How to Decode InputIDs back to String in LayoutLMV3

Hi, I am using Layoutlmv3. I Have used LMV3 processor. At train time I have labels as well along with image,text,boxes and labels. But at Inference time, I do not have labels. So the code for inference goes like below.

processor = AutoProcessor.from_pretrained("microsfotlmv3_repo", apply_ocr=False)
encoding = processor(images = resize_image, 
                    text = tokens,
                    boxes= boxes,
                    return_offsets_mapping=True, 
                    return_tensors="pt",
                    padding  = "max_length",
                    truncation = True,
                    max_length = 512
                    )
offset_mapping = encoding.pop('offset_mapping')
outputs = test_model1(**encoding)
predictions = outputs.logits.argmax(-1).squeeze().tolist()
is_subword = np.array(offset_mapping.squeeze().tolist())[:,0] != 0
true_predictions = [id2label[pred] for idx, pred in enumerate(predictions) if not is_subword[idx]]

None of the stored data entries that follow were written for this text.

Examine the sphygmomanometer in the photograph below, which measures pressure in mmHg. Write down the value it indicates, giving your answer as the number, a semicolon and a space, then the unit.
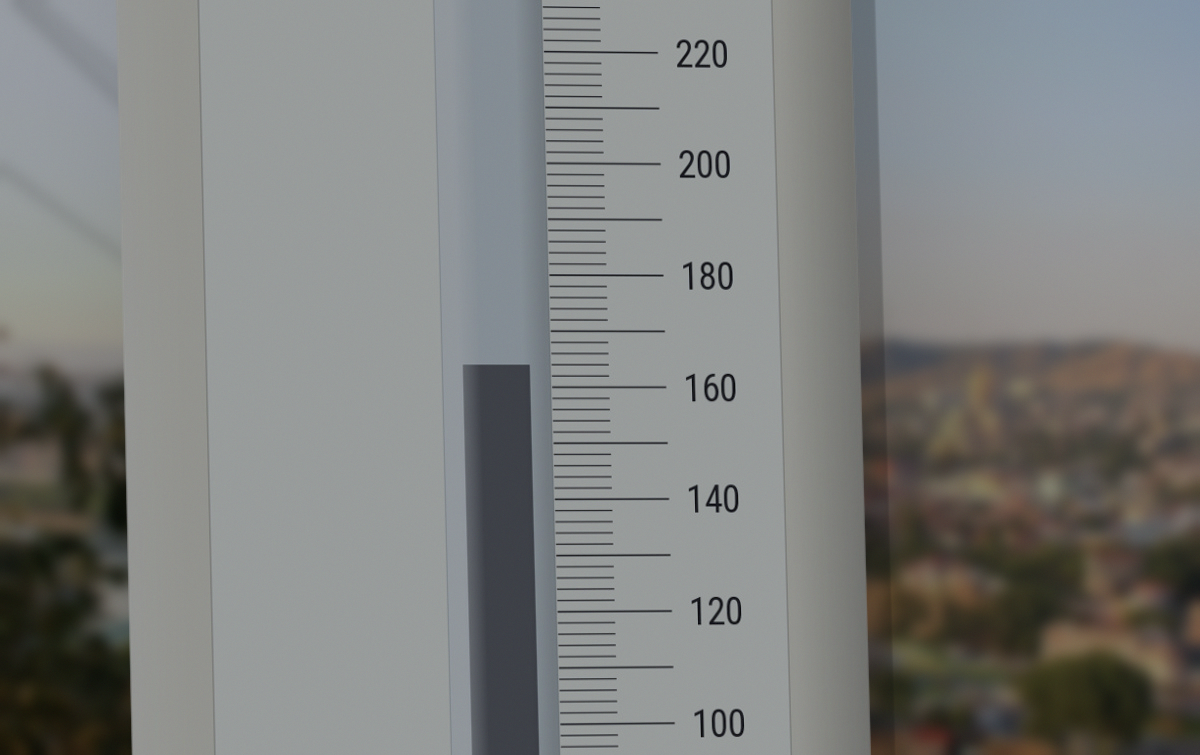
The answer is 164; mmHg
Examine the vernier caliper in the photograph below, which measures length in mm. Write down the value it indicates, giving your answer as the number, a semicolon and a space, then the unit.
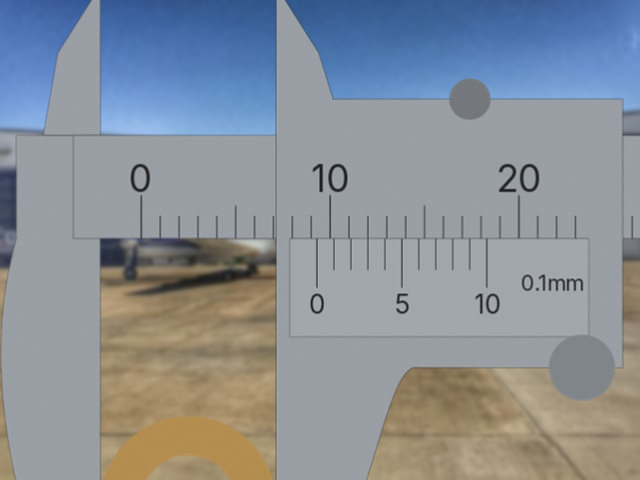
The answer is 9.3; mm
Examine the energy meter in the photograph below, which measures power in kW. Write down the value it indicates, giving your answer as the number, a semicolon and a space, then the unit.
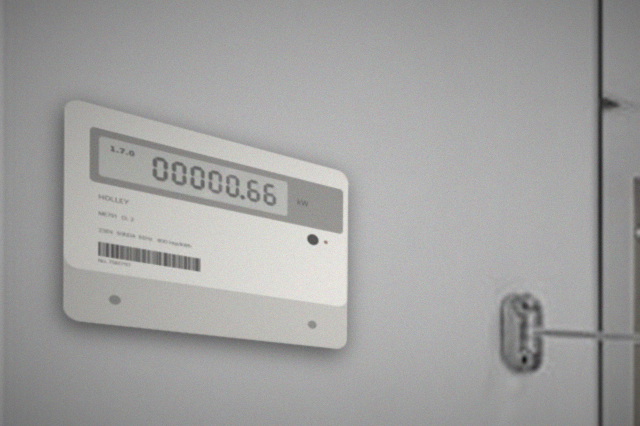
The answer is 0.66; kW
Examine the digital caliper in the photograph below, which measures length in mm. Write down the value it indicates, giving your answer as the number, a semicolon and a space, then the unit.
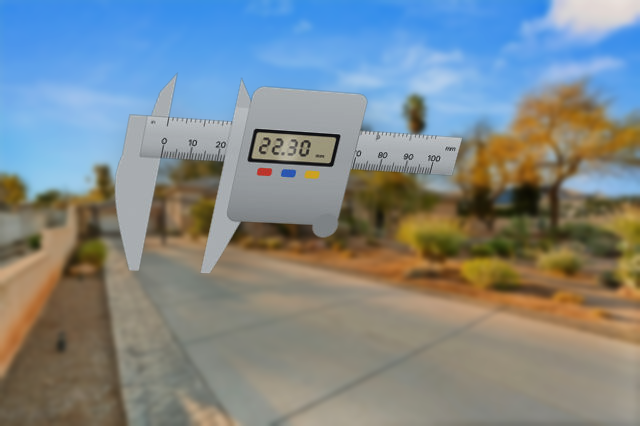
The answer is 22.30; mm
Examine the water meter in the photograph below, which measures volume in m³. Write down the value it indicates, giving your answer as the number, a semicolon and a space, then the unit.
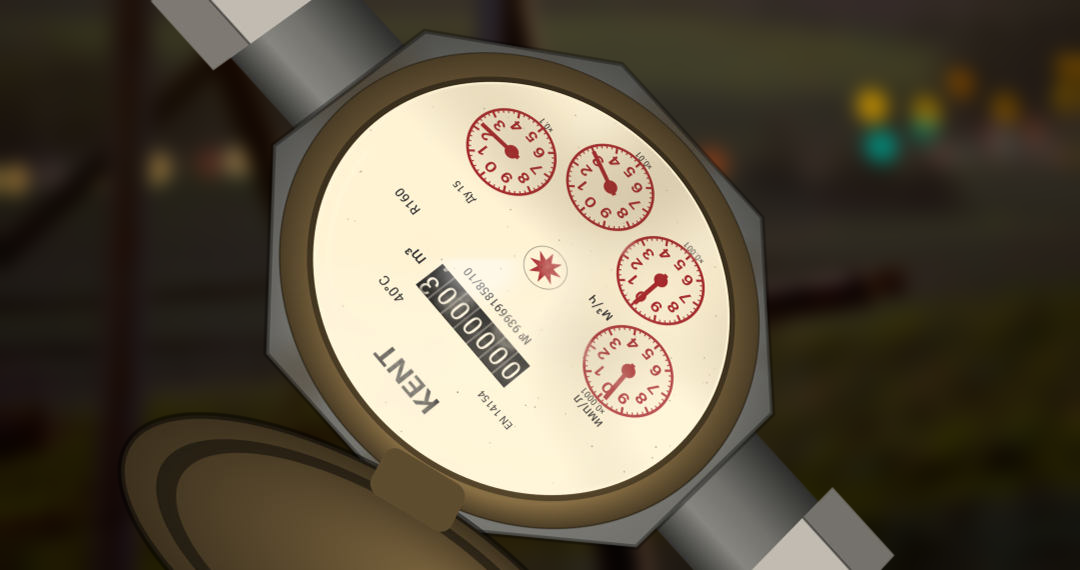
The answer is 3.2299; m³
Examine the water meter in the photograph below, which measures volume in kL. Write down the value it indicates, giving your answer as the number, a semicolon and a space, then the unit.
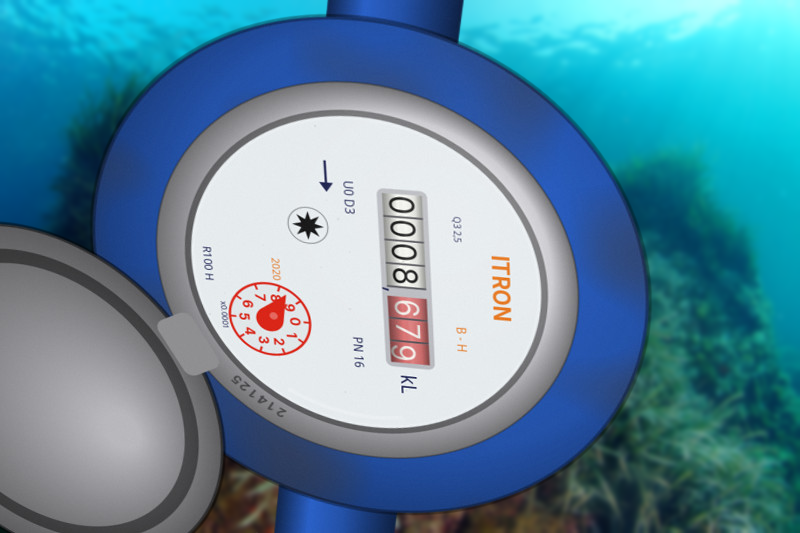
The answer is 8.6788; kL
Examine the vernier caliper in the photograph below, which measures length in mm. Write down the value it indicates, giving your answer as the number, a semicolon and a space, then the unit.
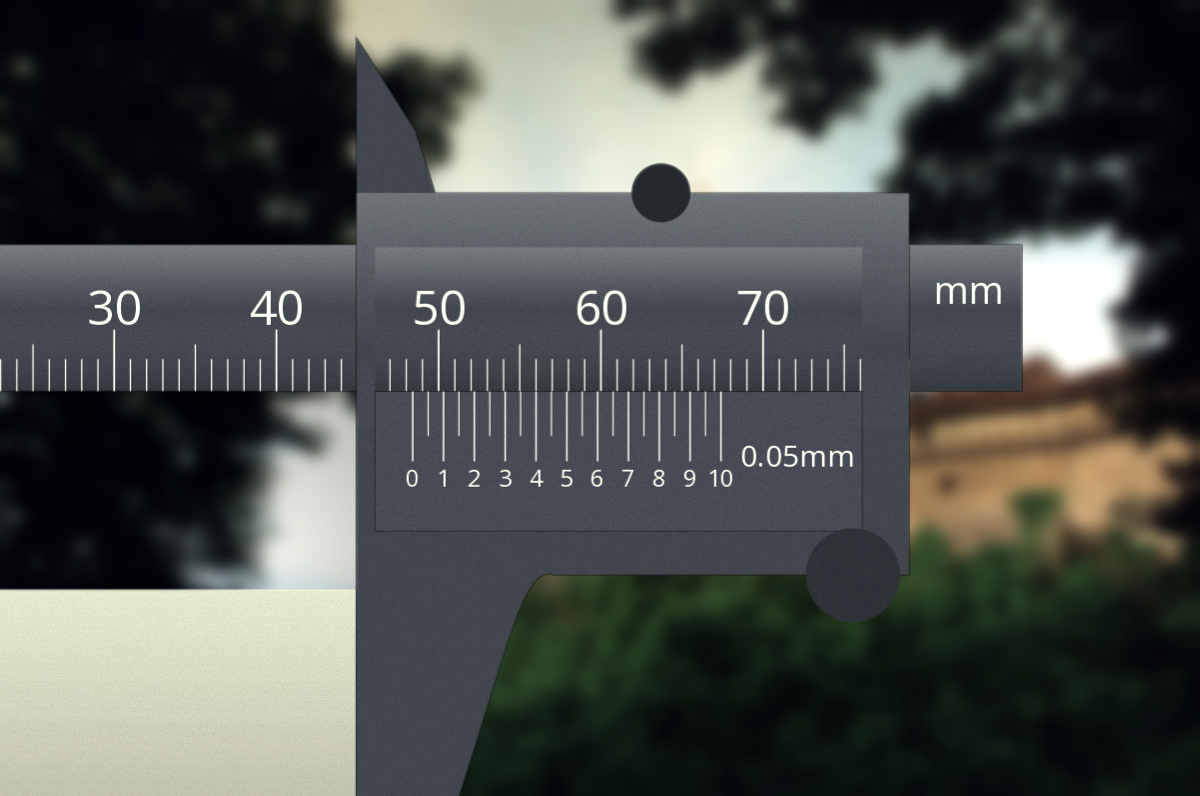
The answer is 48.4; mm
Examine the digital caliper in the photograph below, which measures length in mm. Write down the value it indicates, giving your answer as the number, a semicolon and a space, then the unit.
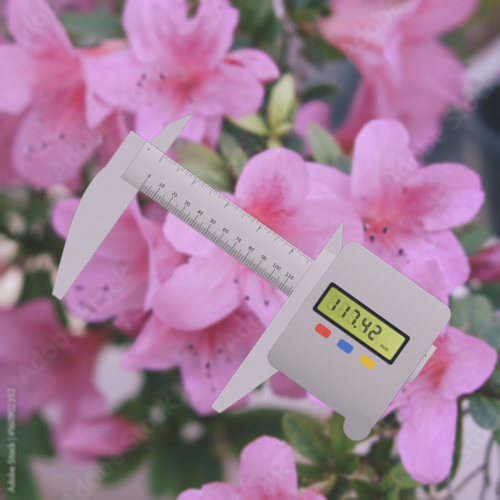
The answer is 117.42; mm
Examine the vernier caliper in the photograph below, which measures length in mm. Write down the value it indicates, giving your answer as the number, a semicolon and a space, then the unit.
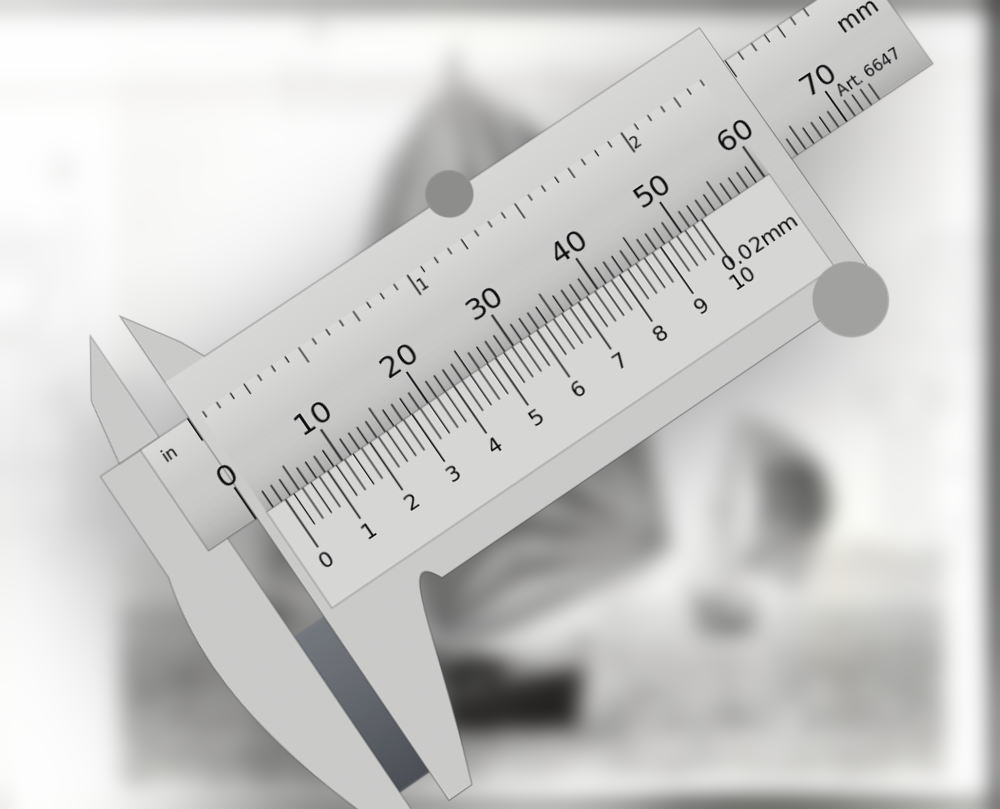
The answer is 3.4; mm
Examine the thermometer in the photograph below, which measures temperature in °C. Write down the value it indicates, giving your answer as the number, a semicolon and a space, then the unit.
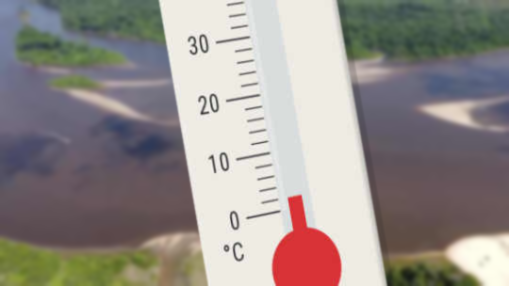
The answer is 2; °C
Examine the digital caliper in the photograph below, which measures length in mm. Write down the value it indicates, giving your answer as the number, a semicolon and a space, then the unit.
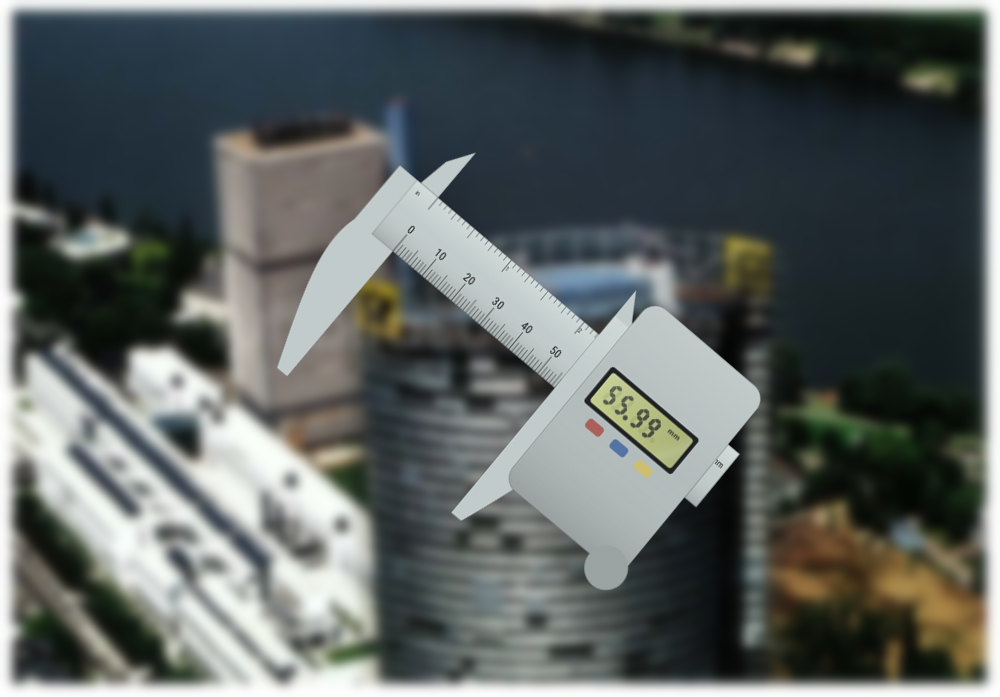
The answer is 55.99; mm
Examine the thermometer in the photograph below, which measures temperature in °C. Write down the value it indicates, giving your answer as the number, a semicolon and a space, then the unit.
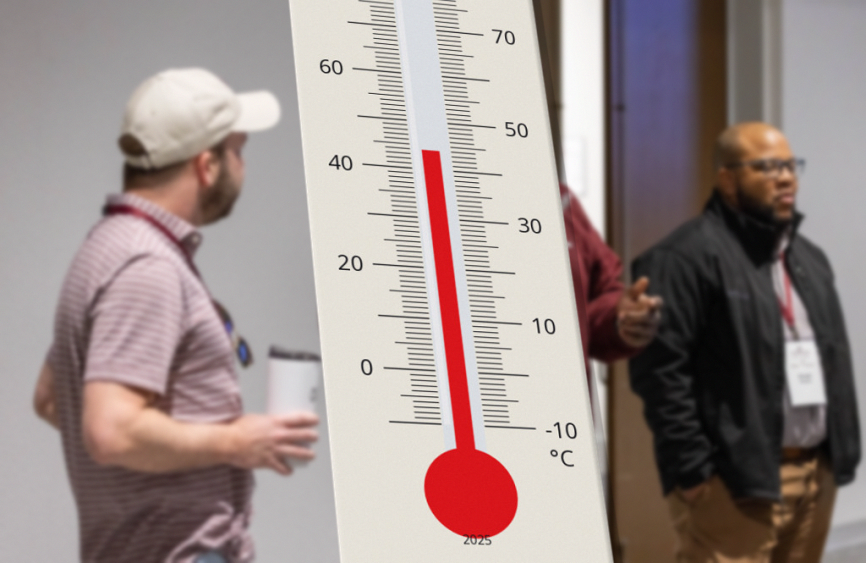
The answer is 44; °C
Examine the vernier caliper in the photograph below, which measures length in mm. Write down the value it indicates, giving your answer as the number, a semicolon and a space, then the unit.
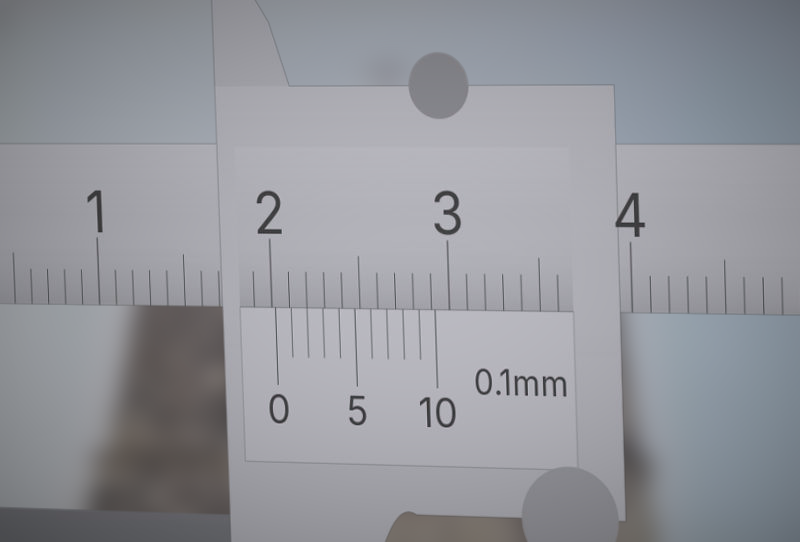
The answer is 20.2; mm
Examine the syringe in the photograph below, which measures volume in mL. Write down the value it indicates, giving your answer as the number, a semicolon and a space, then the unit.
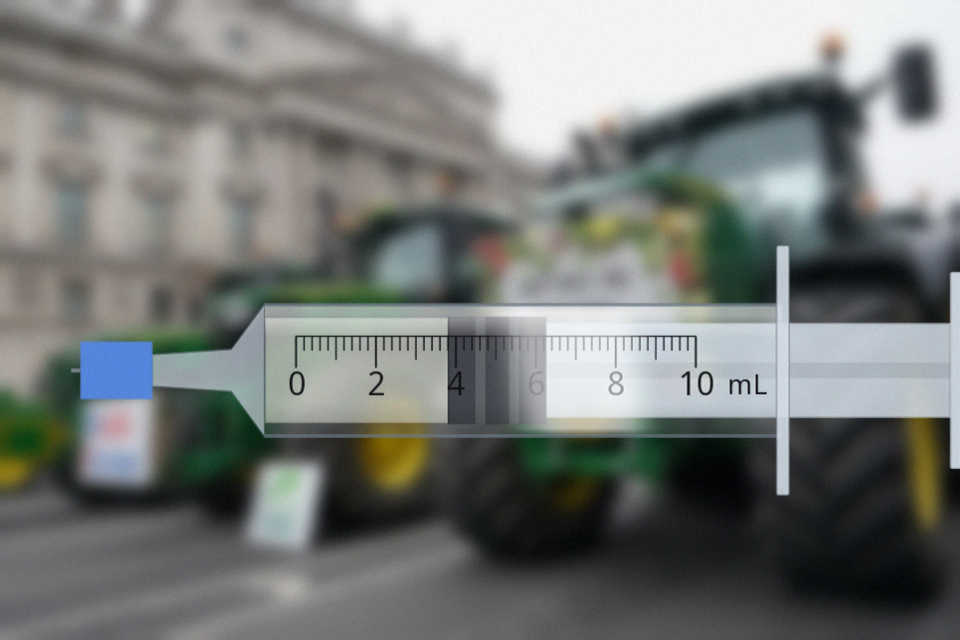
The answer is 3.8; mL
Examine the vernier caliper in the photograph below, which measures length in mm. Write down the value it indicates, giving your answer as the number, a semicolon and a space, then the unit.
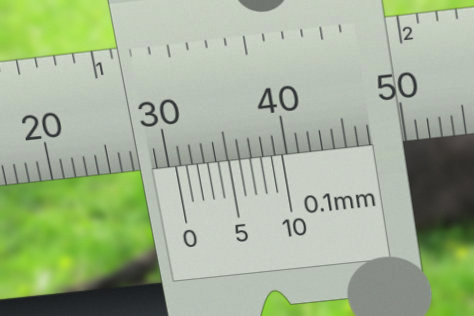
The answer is 30.6; mm
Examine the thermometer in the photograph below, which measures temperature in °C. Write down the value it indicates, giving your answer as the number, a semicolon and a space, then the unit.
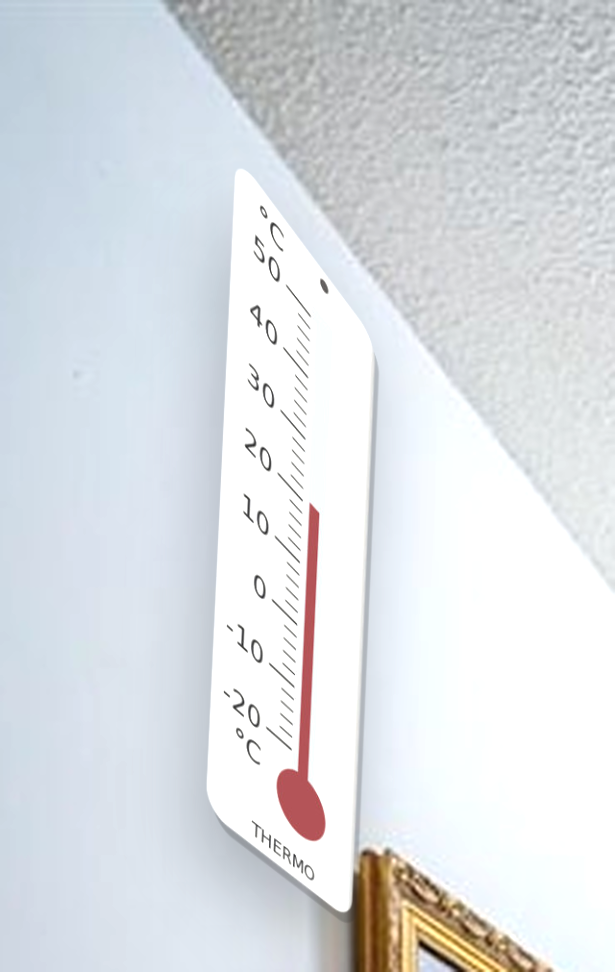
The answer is 21; °C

Currently, I am decoding text like:

cleaned_input_ids = encoding['input_ids'][encoding['attention_mask']>0]
text = processor.tokenizer.decode(cleaned_input_ids.squeeze().tolist())
text = text[4:-4]
tokens = text.split(" ")

But the count of tokens and count of true_predictions are not matching.

I am expecting the result to be:
“sun”:label,
“rises”:label,
“in”:label,
“the”:label,
“east”:label.

Currently i am not able to map them, as their counts/lengths are not matching. How to resolve this.

Tagging @nielsr, and Others

Hi,

You can use encoding.word_ids to know to which word each token belongs.